> Data extract:
= = = = = = =

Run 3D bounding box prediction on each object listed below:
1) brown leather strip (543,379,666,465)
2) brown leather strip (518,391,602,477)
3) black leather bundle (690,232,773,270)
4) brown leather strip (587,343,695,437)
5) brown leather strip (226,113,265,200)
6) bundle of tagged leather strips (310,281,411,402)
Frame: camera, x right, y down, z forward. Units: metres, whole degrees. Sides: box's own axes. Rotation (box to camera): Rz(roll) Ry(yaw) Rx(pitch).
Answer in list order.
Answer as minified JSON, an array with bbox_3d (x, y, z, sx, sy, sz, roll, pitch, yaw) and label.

= = = = = = =

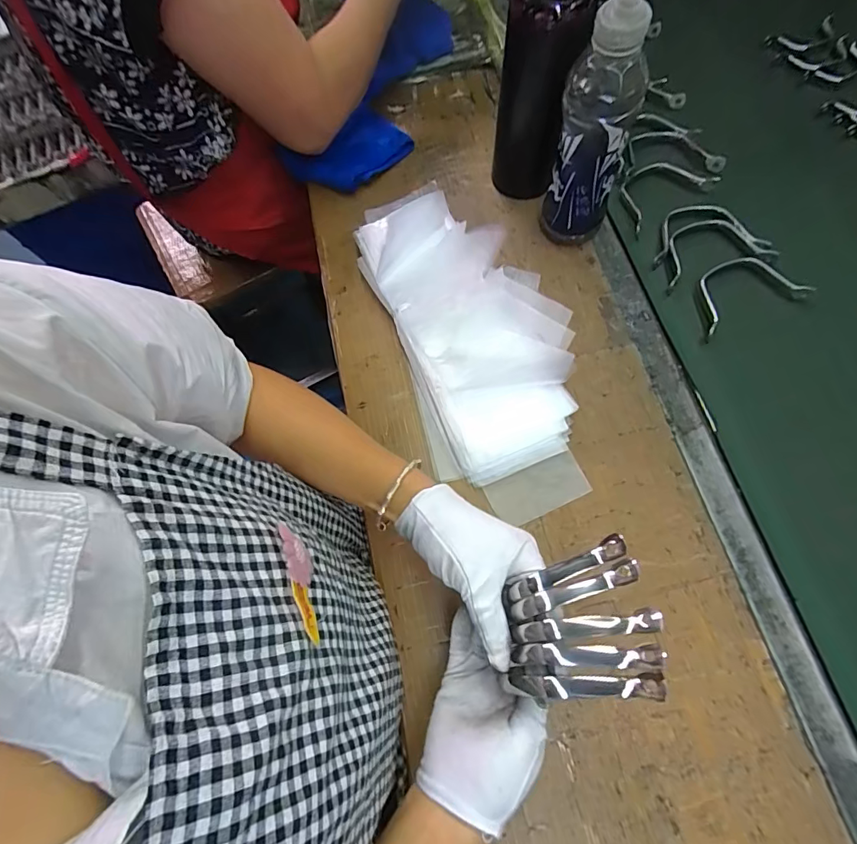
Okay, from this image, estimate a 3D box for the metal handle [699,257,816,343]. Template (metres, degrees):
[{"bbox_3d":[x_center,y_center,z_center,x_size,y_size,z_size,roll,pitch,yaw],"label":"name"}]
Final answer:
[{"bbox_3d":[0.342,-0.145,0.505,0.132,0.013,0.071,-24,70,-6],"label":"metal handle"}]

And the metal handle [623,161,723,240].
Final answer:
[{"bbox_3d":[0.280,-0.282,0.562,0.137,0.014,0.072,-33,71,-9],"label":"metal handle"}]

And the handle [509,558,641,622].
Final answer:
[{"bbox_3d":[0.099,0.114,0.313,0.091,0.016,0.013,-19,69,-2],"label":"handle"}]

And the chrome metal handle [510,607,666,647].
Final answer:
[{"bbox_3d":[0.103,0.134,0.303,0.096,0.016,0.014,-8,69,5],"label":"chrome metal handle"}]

= = = = = = =

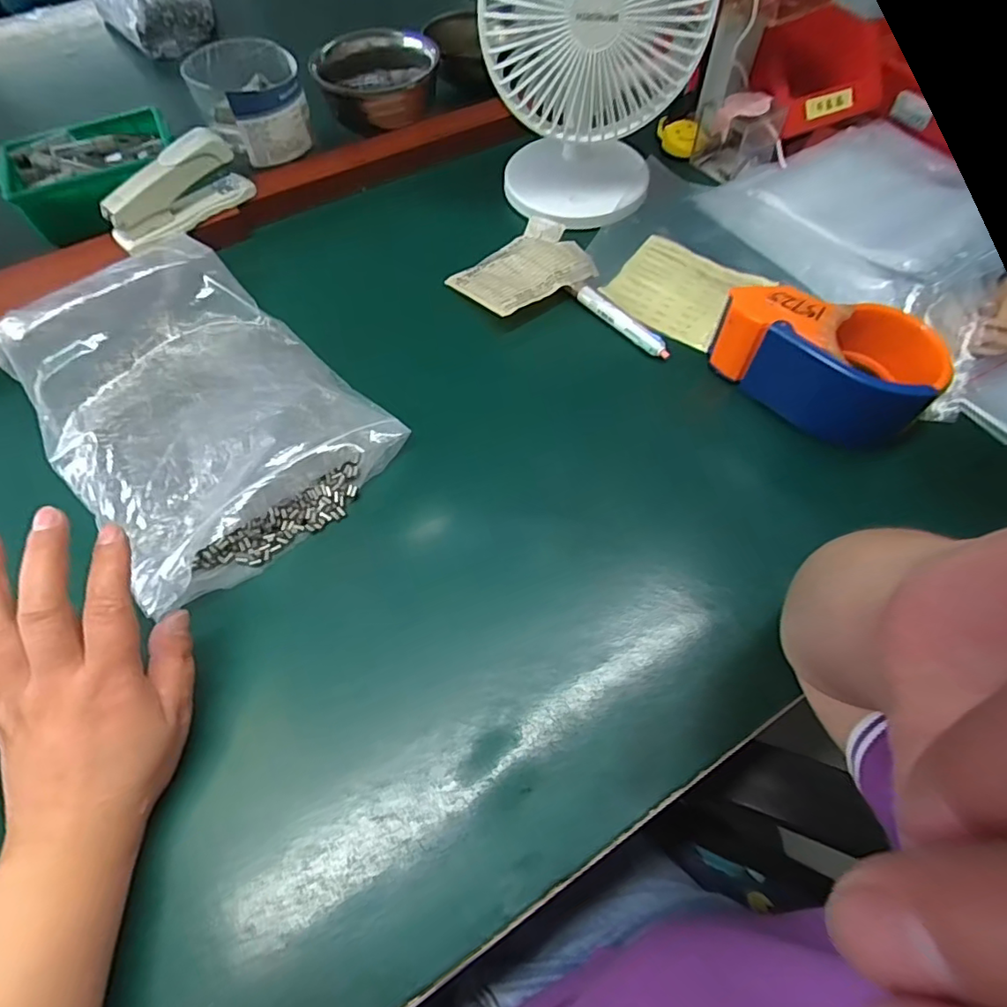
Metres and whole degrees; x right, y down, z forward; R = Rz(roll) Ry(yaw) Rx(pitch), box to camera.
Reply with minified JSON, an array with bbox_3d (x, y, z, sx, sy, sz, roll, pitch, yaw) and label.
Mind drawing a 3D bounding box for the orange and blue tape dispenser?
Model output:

= = = = = = =

> What is expected:
Looking at the entries above, can you reproduce exactly the lines from the one that holds "Run 3D bounding" through the one that holds "Answer as minified", and only those?

> Output below:
Run 3D bounding box prediction on each object listed below:
1) brown leather strip (543,379,666,465)
2) brown leather strip (518,391,602,477)
3) black leather bundle (690,232,773,270)
4) brown leather strip (587,343,695,437)
5) brown leather strip (226,113,265,200)
6) bundle of tagged leather strips (310,281,411,402)
Frame: camera, x right, y down, z forward. Units: metres, whole degrees. Sides: box's own axes. Rotation (box to camera): Rz(roll) Ry(yaw) Rx(pitch).
Answer in list order.
Answer as minified JSON, an array with bbox_3d (x, y, z, sx, sy, sz, roll, pitch, yaw) and label.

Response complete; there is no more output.